> **THE TASK**: Filter these entries, keeping only lines that hold the word "blevet".

> **PROVIDED DATA**:
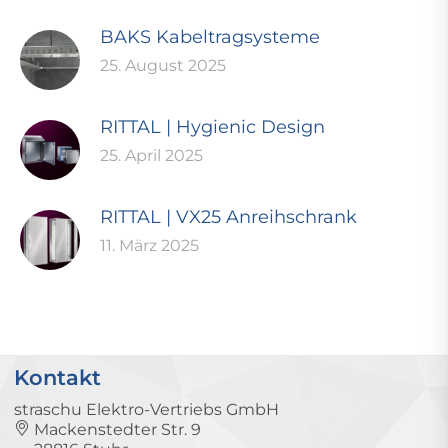
BAKS Kabeltragsysteme
25. August 2025
RITTAL | Hygienic Design
25. April 2025
RITTAL | VX25 Anreihschrank
11. März 2025
Kontakt
straschu Elektro-Vertriebs GmbH
Mackenstedter Str. 9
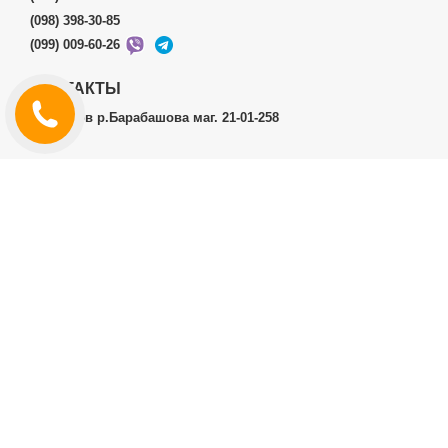
(098) 398-30-85
(099) 009-60-26
КОНТАКТЫ
г.Харьков р.Барабашова маг. 21-01-258
ЛИЧНЫЙ КАБИНЕТ
История заказов
Личный Кабинет
ДОПОЛНИТЕЛЬНО
Производители (бренды)
ИНФОРМАЦИЯ
Контакты
Доставка и оплата
Договор публичной оферты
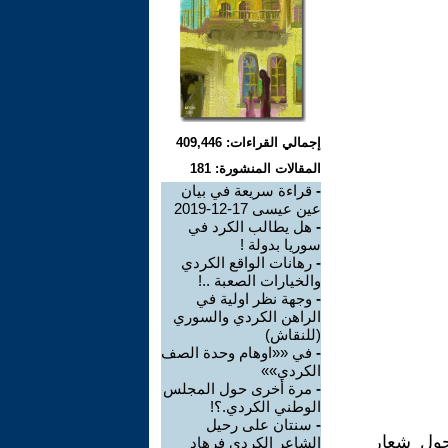
إجمالي القراءات: 409,446
المقالات المنشورة: 181
-
قراءة سريعة في بيان
عين عيسى 17-12-2019
-
هل يطالب الكرد في
سوريا بدولة !
-
رهانات الواقع الكردي
والخيارات الصعبة ..!
-
وجهة نظر اولية في
الراهن الكردي والسوري
(للنقاش)
-
في ««اوهام وحدة الصف
الكردي»»
-
مرة أخرى حول المجلس
الوطني الكردي.؟!
-
سنتان على رحيل
حول شعار
الشاعر الكردي فرهاد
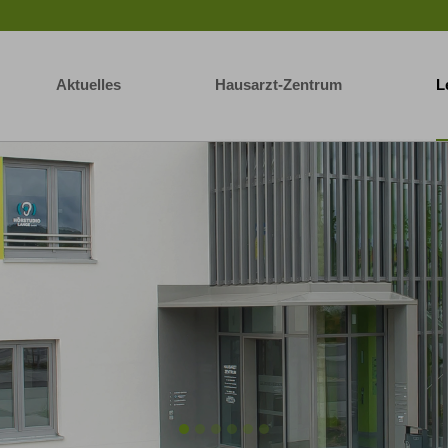
Aktuelles
Hausarzt-Zentrum
L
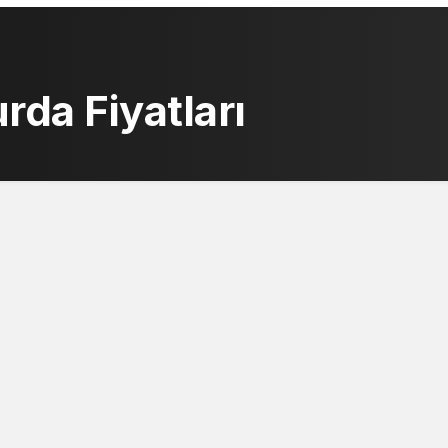
da Fiyatları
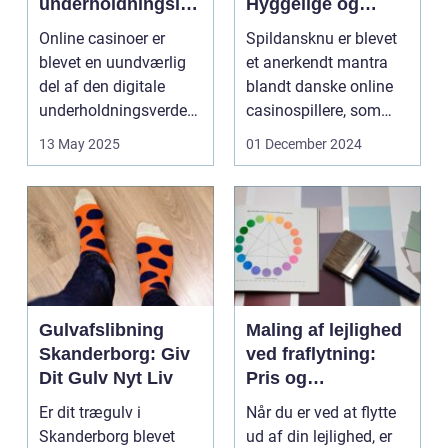
underholdningsind
Hyggelige og
ustri
Underholdende
Online casinoer er
Spildansknu er blevet
Online Casinoer
blevet en uundværlig
et anerkendt mantra
del af den digitale
blandt danske online
underholdningsverden.
casinospillere, som
Med den stad...
søger unde...
13 May 2025
01 December 2024
Gulvafslibning
Maling af lejlighed
Skanderborg: Giv
ved fraflytning:
Dit Gulv Nyt Liv
Pris og
overvejelser
Er dit trægulv i
Når du er ved at flytte
Skanderborg blevet
ud af din lejlighed, er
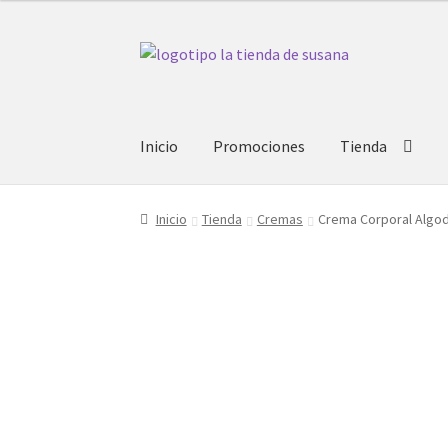
Ir
Ir
a
al
la
contenido
navegación
Inicio
Promociones
Tienda
Inicio
Tienda
Cremas
Crema Corporal Algod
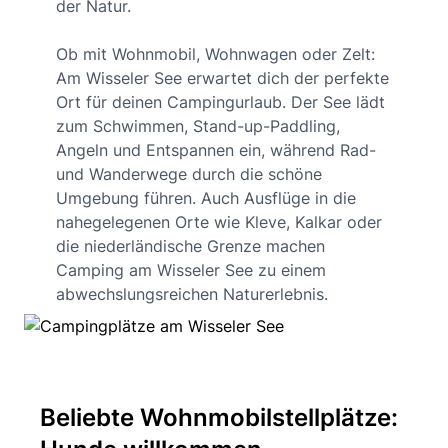
der Natur.
Ob mit Wohnmobil, Wohnwagen oder Zelt:
Am Wisseler See erwartet dich der perfekte
Ort für deinen Campingurlaub. Der See lädt
zum Schwimmen, Stand-up-Paddling,
Angeln und Entspannen ein, während Rad-
und Wanderwege durch die schöne
Umgebung führen. Auch Ausflüge in die
nahegelegenen Orte wie Kleve, Kalkar oder
die niederländische Grenze machen
Camping am Wisseler See zu einem
abwechslungsreichen Naturerlebnis.
Beliebte Wohnmobilstellplätze:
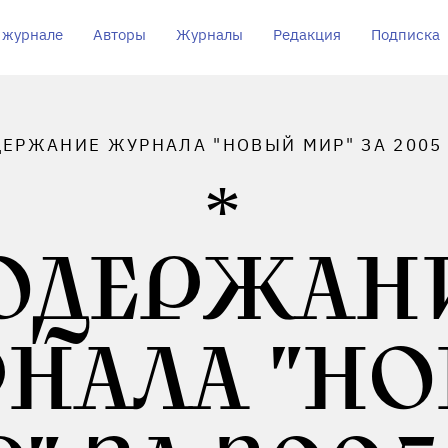
 журнале
Авторы
Журналы
Редакция
Подписка
ЕРЖАНИЕ ЖУРНАЛА "НОВЫЙ МИР" ЗА 2005
ОДЕРЖАН
НАЛА "Н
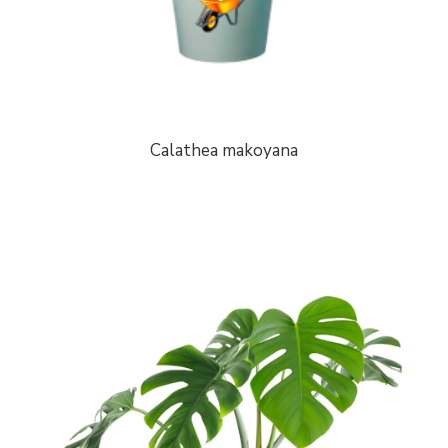
Calathea makoyana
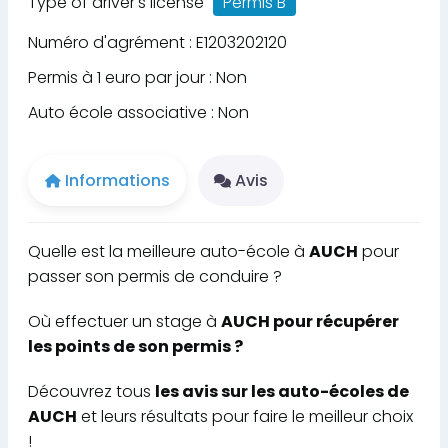
Type of driver's license
Permis B
Numéro d'agrément : E1203202120
Permis à 1 euro par jour : Non
Auto école associative : Non
Informations
Avis
Quelle est la meilleure auto-école à
AUCH
pour
passer son permis de conduire ?
Où effectuer un stage à
AUCH pour récupérer
les points de son permis ?
Découvrez tous
les avis sur les auto-écoles de
AUCH
et leurs résultats pour faire le meilleur choix
!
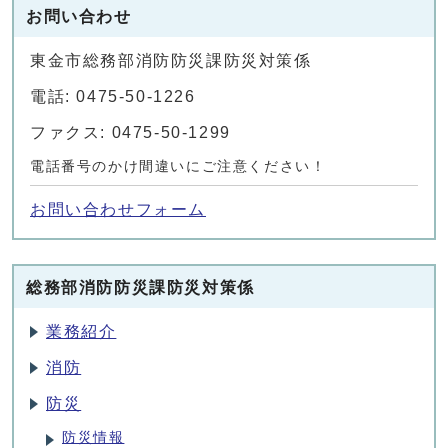
お問い合わせ
東金市総務部消防防災課防災対策係
電話: 0475-50-1226
ファクス: 0475-50-1299
電話番号のかけ間違いにご注意ください！
お問い合わせフォーム
総務部消防防災課防災対策係
業務紹介
消防
防災
防災情報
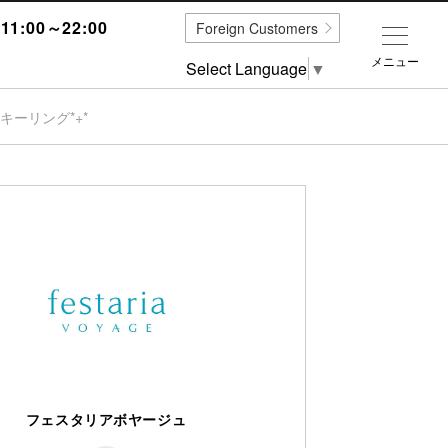
1:00～22:00
Foreign Customers
メニュー
Select Language
▼
キーリング*+*
フェスタリアボヤージュ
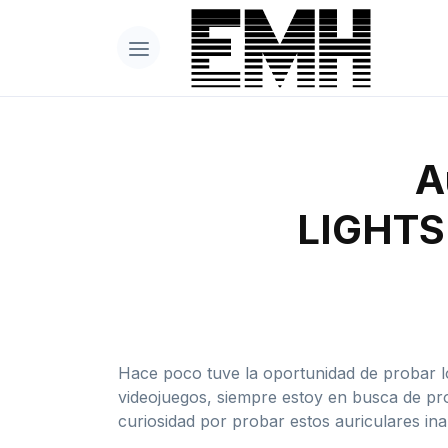
A
LIGHTSP
Hace poco tuve la oportunidad de probar 
videojuegos, siempre estoy en busca de pr
curiosidad por probar estos auriculares ina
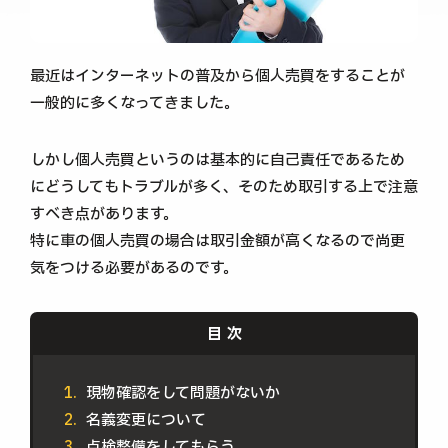
最近はインターネットの普及から個人売買をすることが
一般的に多くなってきました。
しかし個人売買というのは基本的に自己責任であるため
にどうしてもトラブルが多く、そのため取引する上で注意
すべき点があります。
特に車の個人売買の場合は取引金額が高くなるので尚更
気をつける必要があるのです。
現物確認をして問題がないか
名義変更について
点検整備をしてもらう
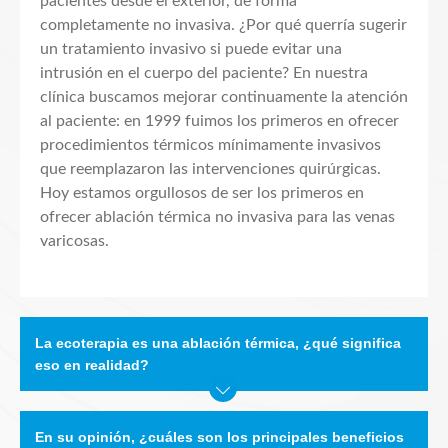
pacientes desde el exterior, de forma
completamente no invasiva. ¿Por qué querría sugerir
un tratamiento invasivo si puede evitar una
intrusión en el cuerpo del paciente? En nuestra
clínica buscamos mejorar continuamente la atención
al paciente: en 1999 fuimos los primeros en ofrecer
procedimientos térmicos mínimamente invasivos
que reemplazaron las intervenciones quirúrgicas.
Hoy estamos orgullosos de ser los primeros en
ofrecer ablación térmica no invasiva para las venas
varicosas.
La ecoterapia es una ablación térmica, ¿qué significa
eso en realidad?
En su opinión, ¿cuáles son los principales beneficios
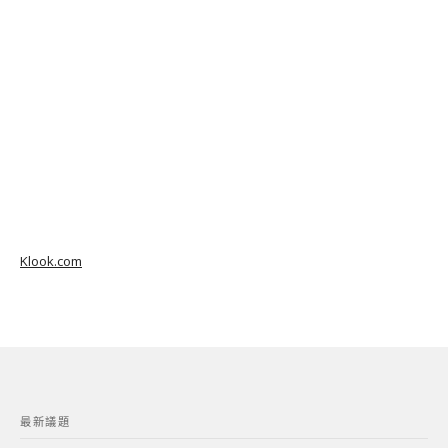
Klook.com
最新議題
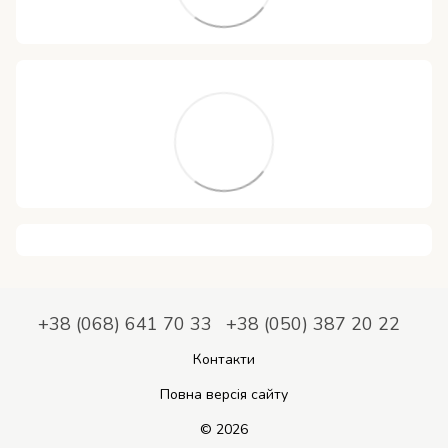
+38 (068) 641 70 33
+38 (050) 387 20 22
Контакти
Повна версія сайту
© 2026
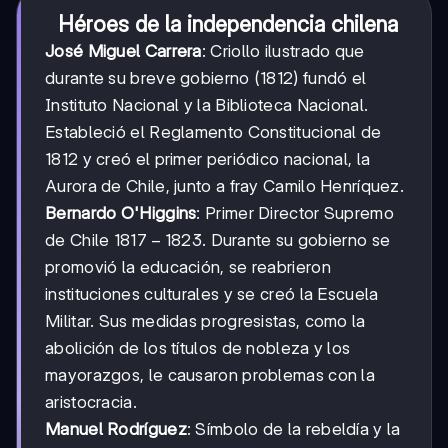
Héroes de la independencia chilena
José Miguel Carrera
: Criollo ilustrado que
durante su breve gobierno (1812) fundó el
Instituto Nacional y la Biblioteca Nacional.
Estableció el Reglamento Constitucional de
1812 y creó el primer periódico nacional, la
Aurora de Chile, junto a fray Camilo Henríquez.
Bernardo O'Higgins
: Primer Director Supremo
1817-
1817
−
1823
de Chile
. Durante su gobierno se
1823
promovió la educación, se reabrieron
instituciones culturales y se creó la Escuela
Militar. Sus medidas progresistas, como la
abolición de los títulos de nobleza y los
mayorazgos, le causaron problemas con la
aristocracia.
Manuel Rodríguez
: Símbolo de la rebeldía y la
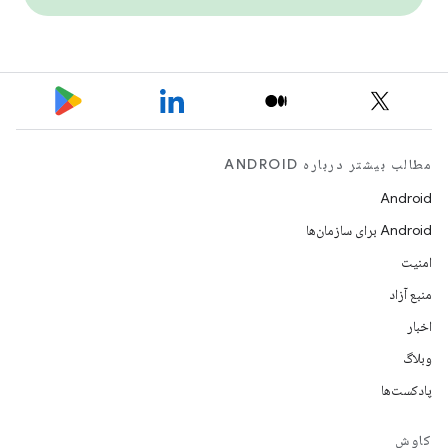
مطالب بیشتر درباره ANDROID
Android
Android برای سازمان‌ها
امنیت
منبع آزاد
اخبار
وبلاگ
پادکست‌ها
کاوش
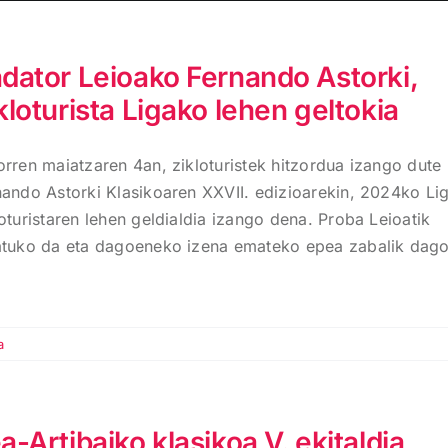
dator Leioako Fernando Astorki,
kloturista Ligako lehen geltokia
orren maiatzaren 4an, zikloturistek hitzordua izango dute
nando Astorki Klasikoaren XXVII. edizioarekin, 2024ko Li
oturistaren lehen geldialdia izango dena. Proba Leioatik
atuko da eta dagoeneko izena emateko epea zabalik dag
a
a-Artibaiko klasikoa V. ekitaldia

> **ANSWER TO THIS TASK**:
Spildansknu er blevet
blevet en uundværlig
Skanderborg blevet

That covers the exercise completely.